TRAVAIL DEMANDÉ »
A) Recopiez mot pour mot le passage du texte sur les geeks qui va de « Ces transformations sociales » jusqu'à « les réalités économiques. » inclus.
B) D'après le texte sur les geeks, répondez brièvement, en reprenant les mêmes repères :
(i) Depuis combien de temps tout le monde s'est-il mis aux jeux vidéo ?
(ii) Que font les entreprises avec les développeurs, selon l'expression employée ?
(iii) Que portent les nouveaux geeks de startup replié sous le bras ?

TEXTE À ÉTUDIER »

· · · ·

Aujourd'hui les choses ont bien changé, tout le monde s'est mis aux jeux vidéos depuis une paire de décennies, tout le monde commence à passer le plus clair de son temps sur les technologies de l'information, et une personne branchée peut enfin devenir une idole vidéoludique. D'ici à ce que tout le monde se mette à apprendre à parler japonnais pour imiter ses héros favoris dans les mangas, n'y a-t-il plus qu'un pas ?

Ces transformations sociales ont largement dédiabolisé le geek, chacun se reconnaissant un petit peu dans le personnage. De plus, le monde a aussi pris conscience que les développeurs ont un avantage de taille : Ils gagnent de l'argent, beaucoup d'argent, les entreprises leur mangent dans la main. Or une personne devient très belle quand on réalise qu'elle est riche et qu'elle a du pouvoir, on tombe amoureux d'elle, on l'admire et on la jalouse un peu. Pourtant dans passé, les programmeurs n'étaient pas forcément moins bien rémunérés qu'actuellement, leur profession pouvait être liée à une qualité d'ingénieur très reconnue. Mais la société était aussi moins pragmatique et les clichés n'étaient point encore rarement plus forts que les réalités économiques.

Fatalement, l'image du geek étant devenue celle d'un technophile désirable, bien intégré, et les métiers dans la réalisation informatique étant côtés, une frange de la population aux allures de jeune cadre dynamique a choisi de s'intéresser au domaine en vue d'y entreprendre une petite personnalisation, pour le meilleur et pour le pire. C'est ainsi que, le visage lisse orné d'une barbe bien taillée, ni trop longue ni trop courte, portant une chemise cool à larges carreaux et un bonnet en toute saison, la trottinette électrique repliée sous le bras, préparant chaque matin la petite réunion du « daily » où l'on relate sa journée de travail de la veille en prenant bien soin de démontrer à quel point la performance était au rendez-vous, présentation PowerPoint à l'appui, trayant sans relâche la machine à café et astiquant régulièrement le baby foot, ces nouveaux geeks de startup sont devenus les « développeurs ».

· · · ·

LES DONNÉES »
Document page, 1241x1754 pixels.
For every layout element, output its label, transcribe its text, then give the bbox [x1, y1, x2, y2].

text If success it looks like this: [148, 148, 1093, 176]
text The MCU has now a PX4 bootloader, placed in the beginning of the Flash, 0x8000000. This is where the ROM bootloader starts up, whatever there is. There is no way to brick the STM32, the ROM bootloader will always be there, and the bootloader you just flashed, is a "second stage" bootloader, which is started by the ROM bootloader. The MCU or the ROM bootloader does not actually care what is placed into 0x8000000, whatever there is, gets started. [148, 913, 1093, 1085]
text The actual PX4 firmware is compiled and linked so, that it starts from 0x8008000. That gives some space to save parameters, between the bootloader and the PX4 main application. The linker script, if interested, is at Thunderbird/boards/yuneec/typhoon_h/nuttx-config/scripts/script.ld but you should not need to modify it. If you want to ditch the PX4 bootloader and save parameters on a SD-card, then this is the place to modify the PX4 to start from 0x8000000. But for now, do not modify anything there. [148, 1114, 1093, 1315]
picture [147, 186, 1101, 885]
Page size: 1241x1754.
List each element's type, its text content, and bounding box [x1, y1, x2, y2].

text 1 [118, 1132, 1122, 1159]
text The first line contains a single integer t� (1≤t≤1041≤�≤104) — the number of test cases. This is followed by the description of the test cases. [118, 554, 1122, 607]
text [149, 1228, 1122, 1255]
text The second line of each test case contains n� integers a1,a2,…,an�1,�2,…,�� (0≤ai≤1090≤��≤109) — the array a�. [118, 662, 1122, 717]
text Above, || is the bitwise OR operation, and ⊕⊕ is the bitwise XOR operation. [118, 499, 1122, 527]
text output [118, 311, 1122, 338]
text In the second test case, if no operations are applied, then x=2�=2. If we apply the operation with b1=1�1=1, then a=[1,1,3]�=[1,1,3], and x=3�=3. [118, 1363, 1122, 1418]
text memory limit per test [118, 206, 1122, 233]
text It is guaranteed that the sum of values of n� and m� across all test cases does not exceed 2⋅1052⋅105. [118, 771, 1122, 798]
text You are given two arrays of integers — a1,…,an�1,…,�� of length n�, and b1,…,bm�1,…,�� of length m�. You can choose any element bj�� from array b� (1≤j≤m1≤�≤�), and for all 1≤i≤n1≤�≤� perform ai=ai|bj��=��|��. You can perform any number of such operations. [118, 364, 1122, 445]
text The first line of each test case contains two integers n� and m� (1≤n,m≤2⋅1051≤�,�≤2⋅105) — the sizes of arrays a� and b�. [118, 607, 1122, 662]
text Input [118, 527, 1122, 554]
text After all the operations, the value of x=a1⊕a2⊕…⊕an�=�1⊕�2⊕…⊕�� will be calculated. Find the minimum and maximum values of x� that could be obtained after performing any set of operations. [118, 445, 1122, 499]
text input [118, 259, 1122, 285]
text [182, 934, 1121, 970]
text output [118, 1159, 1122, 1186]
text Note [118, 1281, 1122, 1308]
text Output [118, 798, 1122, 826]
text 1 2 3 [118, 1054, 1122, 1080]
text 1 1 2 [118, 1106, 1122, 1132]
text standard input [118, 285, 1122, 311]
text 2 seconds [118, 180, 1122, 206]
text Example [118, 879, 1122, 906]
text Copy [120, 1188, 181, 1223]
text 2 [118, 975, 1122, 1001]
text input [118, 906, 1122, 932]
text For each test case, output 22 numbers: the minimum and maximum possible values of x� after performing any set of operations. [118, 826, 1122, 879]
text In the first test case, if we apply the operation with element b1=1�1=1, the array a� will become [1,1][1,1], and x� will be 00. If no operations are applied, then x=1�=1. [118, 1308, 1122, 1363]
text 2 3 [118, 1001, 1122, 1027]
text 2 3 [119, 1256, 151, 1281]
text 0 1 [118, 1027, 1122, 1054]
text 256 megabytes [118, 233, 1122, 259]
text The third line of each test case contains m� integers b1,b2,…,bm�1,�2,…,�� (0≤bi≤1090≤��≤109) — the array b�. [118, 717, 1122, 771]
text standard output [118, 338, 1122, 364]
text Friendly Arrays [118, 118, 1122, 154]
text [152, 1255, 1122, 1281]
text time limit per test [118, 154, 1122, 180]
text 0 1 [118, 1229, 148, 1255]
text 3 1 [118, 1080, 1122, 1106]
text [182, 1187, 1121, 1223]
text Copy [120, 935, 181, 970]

· · · ·

LES RÉPONSES »
A)
Ces transformations sociales ont largement dédiabolisé le geek, chacun se reconnaissant un petit peu dans le personnage. De plus, le monde a aussi pris conscience que les développeurs ont un avantage de taille : Ils gagnent de l'argent, beaucoup d'argent, les entreprises leur mangent dans la main. Or une personne devient très belle quand on réalise qu'elle est riche et qu'elle a du pouvoir, on tombe amoureux d'elle, on l'admire et on la jalouse un peu. Pourtant dans passé, les programmeurs n'étaient pas forcément moins bien rémunérés qu'actuellement, leur profession pouvait être liée à une qualité d'ingénieur très reconnue. Mais la société était aussi moins pragmatique et les clichés n'étaient point encore rarement plus forts que les réalités économiques.

B)
(i) Depuis une paire de décennies.
(ii) Elles leur mangent dans la main.
(iii) Une trottinette électrique.